▶ [Work to be completed]
Starting at the first line of the data, print every line up to and including the one with "yeterli olmuyor. yemek ve mutfak alanında", but no pictures.

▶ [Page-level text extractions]
----

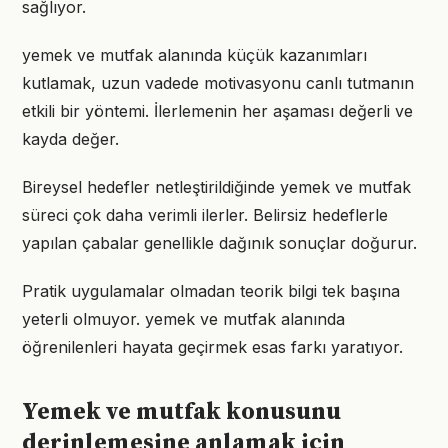
sağlıyor.
yemek ve mutfak alanında küçük kazanımları
kutlamak, uzun vadede motivasyonu canlı tutmanın
etkili bir yöntemi. İlerlemenin her aşaması değerli ve
kayda değer.
Bireysel hedefler netleştirildiğinde yemek ve mutfak
süreci çok daha verimli ilerler. Belirsiz hedeflerle
yapılan çabalar genellikle dağınık sonuçlar doğurur.
Pratik uygulamalar olmadan teorik bilgi tek başına
yeterli olmuyor. yemek ve mutfak alanında
öğrenilenleri hayata geçirmek esas farkı yaratıyor.
Yemek ve mutfak konusunu
derinlemesine anlamak için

----

▶ [Response to this task]
sağlıyor.
yemek ve mutfak alanında küçük kazanımları
kutlamak, uzun vadede motivasyonu canlı tutmanın
etkili bir yöntemi. İlerlemenin her aşaması değerli ve
kayda değer.
Bireysel hedefler netleştirildiğinde yemek ve mutfak
süreci çok daha verimli ilerler. Belirsiz hedeflerle
yapılan çabalar genellikle dağınık sonuçlar doğurur.
Pratik uygulamalar olmadan teorik bilgi tek başına
yeterli olmuyor. yemek ve mutfak alanında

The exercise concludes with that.